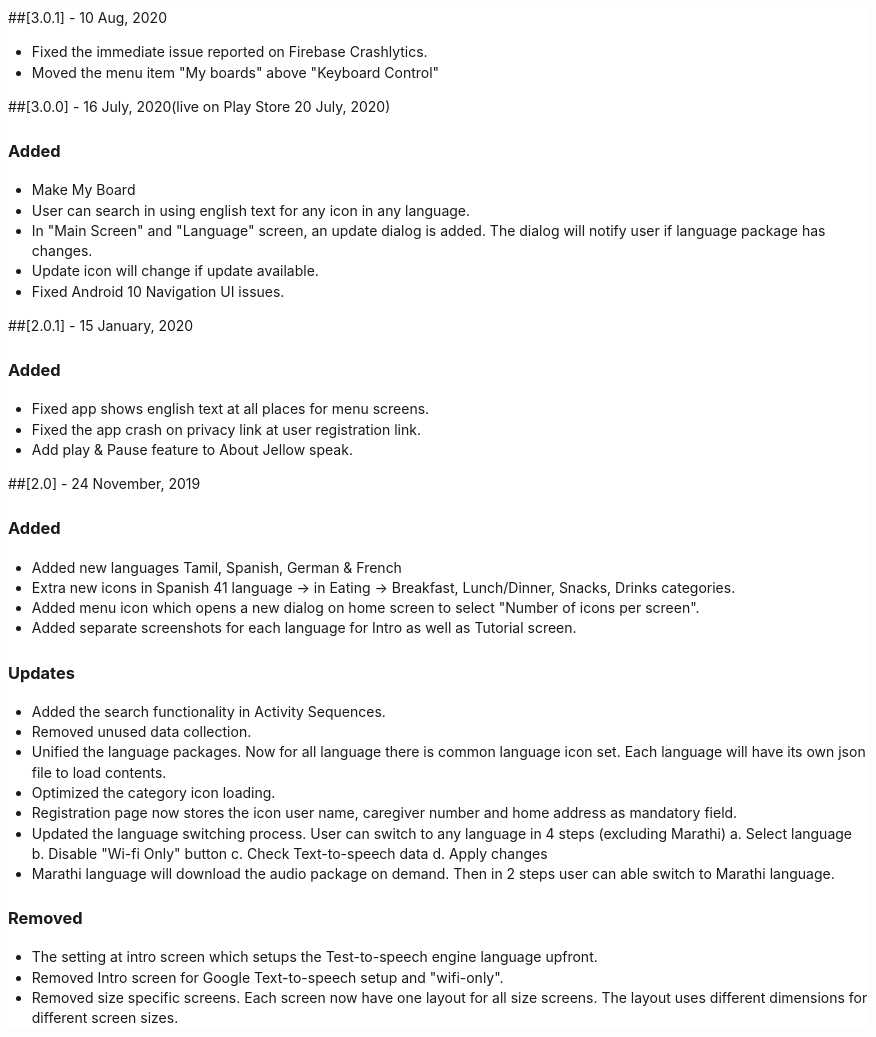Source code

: 
##[3.0.1] - 10 Aug, 2020
- Fixed the immediate issue reported on Firebase Crashlytics.
- Moved the menu item "My boards" above "Keyboard Control"


##[3.0.0] - 16 July, 2020(live on Play Store 20 July, 2020)
### Added
- Make My Board
- User can search in using english text for any icon in any language.
- In "Main Screen" and "Language"  screen, an update dialog is added. The dialog will notify user if language package has changes.
- Update icon will change if update available.
- Fixed Android 10 Navigation UI issues.


##[2.0.1] - 15 January, 2020
### Added
- Fixed app shows english text at all places for menu screens.
- Fixed the app crash on privacy link at user registration link.
- Add play & Pause feature to About Jellow speak.


##[2.0] - 24 November, 2019
### Added
- Added new languages Tamil, Spanish, German & French
- Extra new icons in Spanish 41 language -> in Eating -> Breakfast, Lunch/Dinner, Snacks, Drinks categories.
- Added menu icon which opens a new dialog on home screen to select "Number of icons per screen". 
- Added separate screenshots for each language for Intro as well as Tutorial screen. 

### Updates
- Added the search functionality in Activity Sequences.
- Removed unused data collection.
- Unified the language packages. Now for all language there is common language icon set. Each language will have its own json file to load contents.
- Optimized the category icon loading.
- Registration page now stores the icon user name, caregiver number and home address as mandatory field.
- Updated the language switching process. User can switch to any language in 4 steps (excluding Marathi)
 a. Select language
 b. Disable "Wi-fi Only" button
 c. Check Text-to-speech data
 d. Apply changes
- Marathi language will download the audio package on demand. Then in 2 steps user can able switch to Marathi language.

### Removed
- The setting at intro screen which setups the Test-to-speech engine language upfront.
- Removed Intro screen for Google Text-to-speech setup and "wifi-only".
- Removed size specific screens. Each screen now have one layout for all size screens. The layout uses different dimensions for different screen sizes.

***

Task description →
Find how many lines of the material carry the string "which". Only the number should be in the answer.

Response area →
2